Golden Carolus Triple
This beer is from the same brewery as the Blusser above, Brouwerij Het Anker and the two couldn't be more different. Where the Blusser was bland, the Carolus offers multi-layered aromas of fruit, with sweet fruit and toasted malt on the palate.

Brigand Ale
Despite having one of the ugliest labels in the history of beer, the Brigand is a very good beer. The pour is dark and thick with a creamy head; hard to believe this is a pale ale by looks alone. Another very good beer, with notes of cloves and fruit as well as a touch of sweetness and spice.

Mushroom Pearl Pasta Risotto
I had high hopes for this dish, the sauce of cream, wine, and cheese and the earthy savor of the mushrooms were spot on but the chewy pearls of pasta were just too firm and resistant. I loved the pasta the previous evening at Citronelle in the Lobster "Begula" but I wanted something a little less refined for the risotto.

Fried Chicken - with Mashed Potato
I'm not sure when fried chicken became a must order dish but I seem to get it every time I see it on a menu. We were given both white and dark meat which exhibited two very different flavor profiles. The dark meat was incredibly tender and juicy but mild in flavor. The white meat combined with the potatoes and sauce tasted like a quintessential chicken pot pie. At this point we were getting quite full so the greens and tangy vinaigrette were absolutely vital as a foil for the chicken. My only quibble with this dish was the uneven batter which resulted in some bites that were mostly fried flour and skin.

Tropical Meringue
The first dessert lives up to the tropical billing, bright colors, a mix of tart and sweet fruit compliment the sugary merignue, while shredded mint provides a nice herbaceous contrast.

Michel's Chocolate Bar
A candy bar for dessert at an upscale restaurant? You bet. Kevin described this dessert as, "an adult Kit Kat bar that tastes like Ferrero Rocher," I can certainly see where he was coming from, smooth creamy chocolate surrounding layers of crisp wafer and a distinct flavor of hazelnut are plainly evident.

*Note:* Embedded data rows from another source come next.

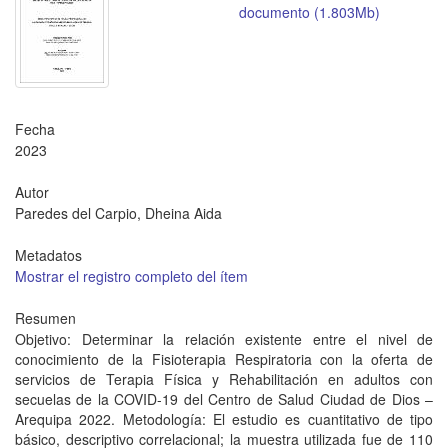
documento (1.803Mb)
Fecha
2023
Autor
Paredes del Carpio, Dheina Aida
Metadatos
Mostrar el registro completo del ítem
Resumen
Objetivo: Determinar la relación existente entre el nivel de
conocimiento de la Fisioterapia Respiratoria con la oferta de
servicios de Terapia Física y Rehabilitación en adultos con
secuelas de la COVID-19 del Centro de Salud Ciudad de Dios –
Arequipa 2022. Metodología: El estudio es cuantitativo de tipo
básico, descriptivo correlacional; la muestra utilizada fue de 110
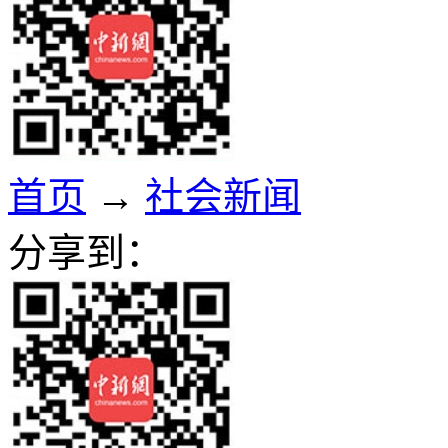
首页
→
社会新闻
分享到：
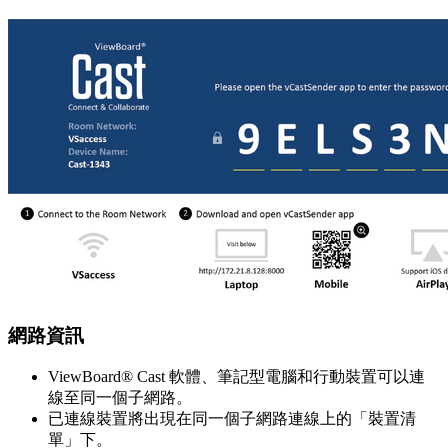
網路資訊
ViewBoard® Cast 軟體、筆記型電腦和行動裝置可以連
線至同一個子網路。
已連線裝置將出現在同一個子網路連線上的「裝置清
單」下。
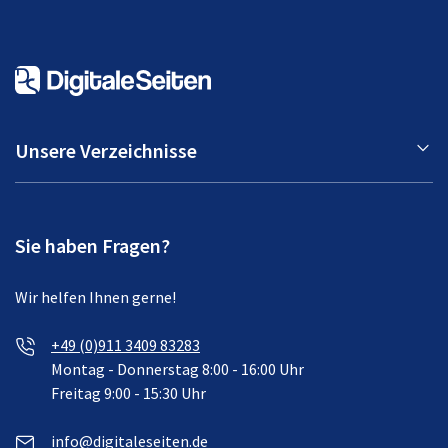
Unsere Verzeichnisse
Sie haben Fragen?
Wir helfen Ihnen gerne!
+49 (0)911 3409 83283
Montag - Donnerstag 8:00 - 16:00 Uhr
Freitag 9:00 - 15:30 Uhr
info@digitaleseiten.de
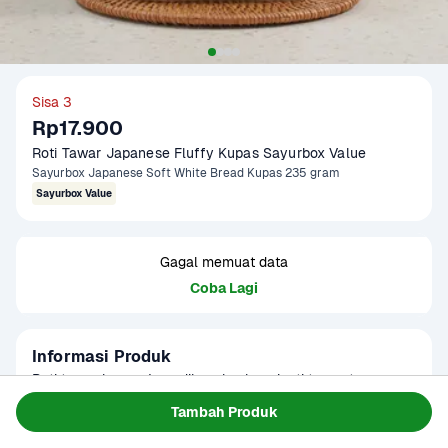
Sisa 3
Rp17.900
Roti Tawar Japanese Fluffy Kupas Sayurbox Value
Sayurbox Japanese Soft White Bread Kupas 235 gram
Sayurbox Value
Gagal memuat data
Coba Lagi
Informasi Produk
Roti tawar kupas, juga dikenal sebagai roti tawar tanpa 
kulit atau "crustless bread," adalah roti tawar yang telah 
Tambah Produk
dipotong atau dikupas kulit atau kerak luarannya sehingga 
Baca Selengkapnya
Kategori
Sarapan
hanya tersisa bagian tengah yang lembut. Roti tawar kupas 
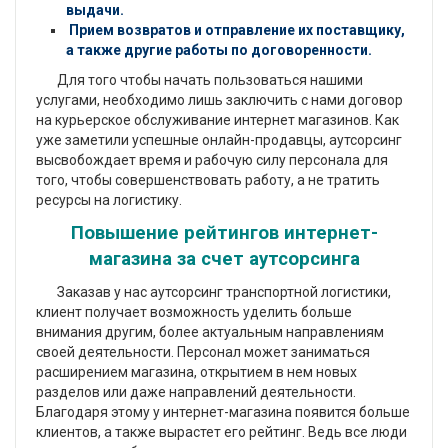
выдачи.
Прием возвратов и отправление их поставщику,
а также другие работы по договоренности.
Для того чтобы начать пользоваться нашими
услугами, необходимо лишь заключить с нами договор
на курьерское обслуживание интернет магазинов. Как
уже заметили успешные онлайн-продавцы, аутсорсинг
высвобождает время и рабочую силу персонала для
того, чтобы совершенствовать работу, а не тратить
ресурсы на логистику.
Повышение рейтингов интернет-
магазина за счет аутсорсинга
Заказав у нас аутсорсинг транспортной логистики,
клиент получает возможность уделить больше
внимания другим, более актуальным направлениям
своей деятельности. Персонал может заниматься
расширением магазина, открытием в нем новых
разделов или даже направлений деятельности.
Благодаря этому у интернет-магазина появится больше
клиентов, а также вырастет его рейтинг. Ведь все люди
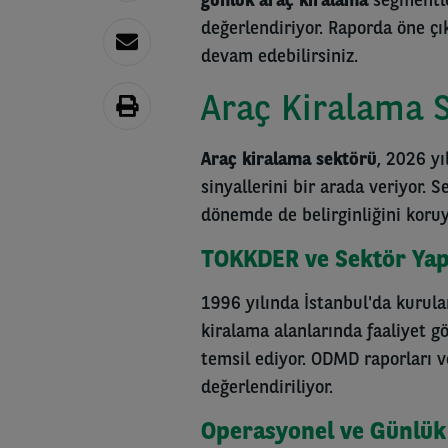
değerlendiriyor. Raporda öne çı
devam edebilirsiniz.
Araç Kiralama 
Araç kiralama sektörü
, 2026 y
sinyallerini bir arada veriyor. S
dönemde de belirginliğini koruy
TOKKDER ve Sektör Yap
1996 yılında İstanbul'da kurul
kiralama alanlarında faaliyet g
temsil ediyor. ODMD raporları v
değerlendiriliyor.
Operasyonel ve Günlük 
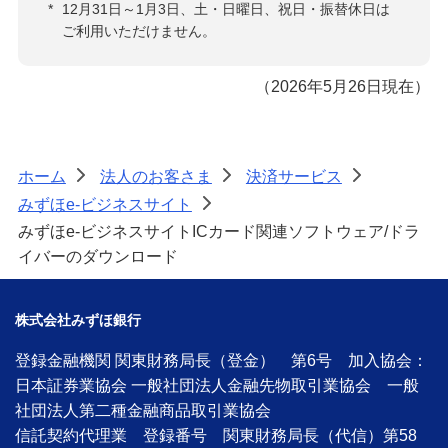
*
12月31日～1月3日、土・日曜日、祝日・振替休日は
ご利用いただけません。
（2026年5月26日現在）
ホーム
法人のお客さま
決済サービス
>
>
>
みずほe-ビジネスサイト
>
みずほe-ビジネスサイトICカード関連ソフトウェア/ドラ
イバーのダウンロード
株式会社みずほ銀行
登録金融機関 関東財務局長（登金） 第6号 加入協会：
日本証券業協会 一般社団法人金融先物取引業協会 一般
社団法人第二種金融商品取引業協会
信託契約代理業 登録番号 関東財務局長（代信）第58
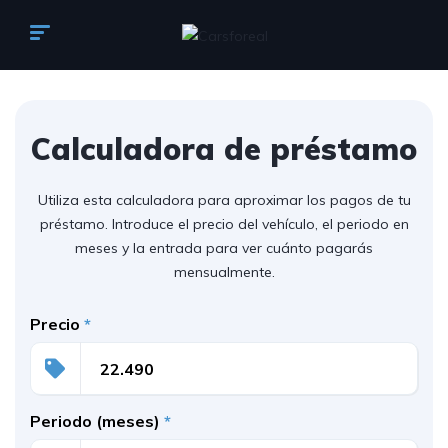
Calculadora de préstamo
Utiliza esta calculadora para aproximar los pagos de tu
préstamo. Introduce el precio del vehículo, el periodo en
meses y la entrada para ver cuánto pagarás
mensualmente.
Precio
*
Periodo (meses)
*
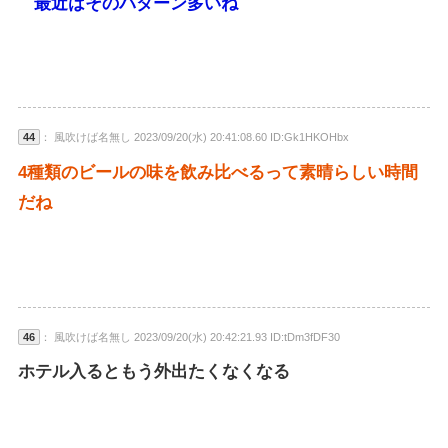
最近はそのパターン多いね
44
： 風吹けば名無し 2023/09/20(水) 20:41:08.60 ID:Gk1HKOHbx
4種類のビールの味を飲み比べるって素晴らしい時間
だね
46
： 風吹けば名無し 2023/09/20(水) 20:42:21.93 ID:tDm3fDF30
ホテル入るともう外出たくなくなる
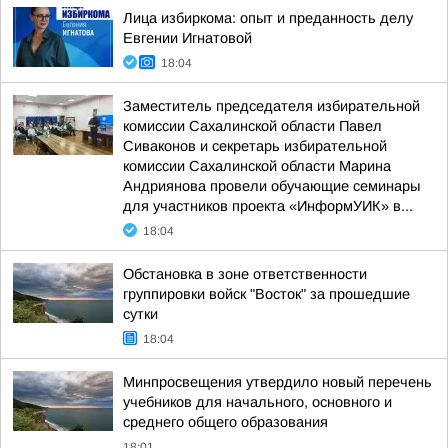
Лица избиркома: опыт и преданность делу
Евгении Игнатовой
18:04
Заместитель председателя избирательной
комиссии Сахалинской области Павел
Сиваконов и секретарь избирательной
комиссии Сахалинской области Марина
Андриянова провели обучающие семинары
для участников проекта «ИнформУИК» в...
18:04
Обстановка в зоне ответственности
группировки войск "Восток" за прошедшие
сутки
18:04
Минпросвещения утвердило новый перечень
учебников для начального, основного и
среднего общего образования
18:01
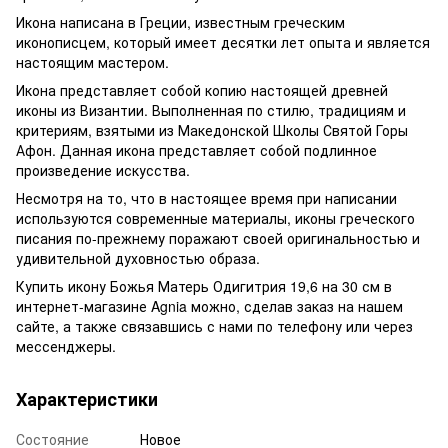
Икона написана в Греции, известным греческим
иконописцем, который имеет десятки лет опыта и является
настоящим мастером.
Икона представляет собой копию настоящей древней
иконы из Византии. Выполненная по стилю, традициям и
критериям, взятыми из Македонской Школы Святой Горы
Афон. Данная икона представляет собой подлинное
произведение искусства.
Несмотря на то, что в настоящее время при написании
используются современные материалы, иконы греческого
писания по-прежнему поражают своей оригинальностью и
удивительной духовностью образа.
Купить икону Божья Матерь Одигитрия 19,6 на 30 см в
интернет-магазине Agnia можно, сделав заказ на нашем
сайте, а также связавшись с нами по телефону или через
мессенджеры.
Характеристики
Состояние
Новое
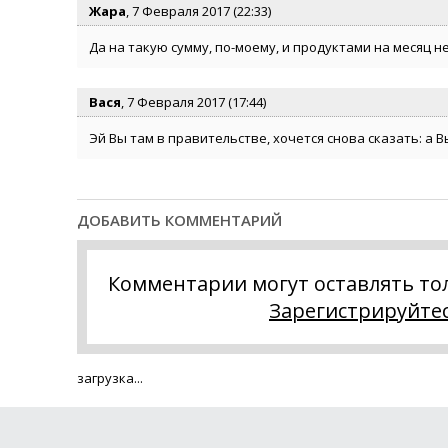
Жара
, 7 Февраля 2017 (22:33)
Да на такую сумму, по-моему, и продуктами на месяц не
Вася
, 7 Февраля 2017 (17:44)
Эй Вы там в правительстве, хочется снова сказать: а В
ДОБАВИТЬ КОММЕНТАРИЙ
Комментарии могут оставлять то
Зарегистрируйте
загрузка...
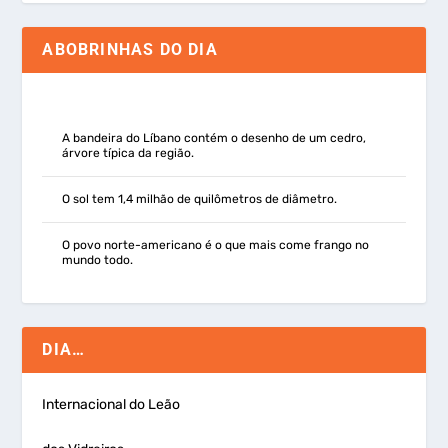
ABOBRINHAS DO DIA
A bandeira do Líbano contém o desenho de um cedro,
árvore típica da região.
O sol tem 1,4 milhão de quilômetros de diâmetro.
O povo norte-americano é o que mais come frango no
mundo todo.
DIA…
Internacional do Leão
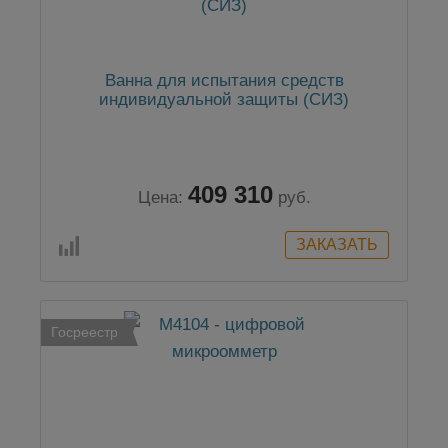
Ванна для испытания средств
индивидуальной защиты (СИЗ)
409 310
Цена:
руб.
Госреестр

By and large, Central proved to be a success, the food isn't as refined as Citronelle, but the simple flavors are satisfying in their own right and its is evident that the same level of care that goes into the food. Unfortunately as I had work that night at 8:00 we didn't have much time as I would have liked to enjoy the food (10 courses in 55 minutes). Next time I am in DC, I would love to revisit Central and give the meal the time it deserves.


Anonymous said...

Holy crap. Do you guys sell drugs on the side to pay for all of this? No systems engineer I know can afford this night after night.

Epicuryan said...

No no if I sold drugs then the wine pairings would be much higher end.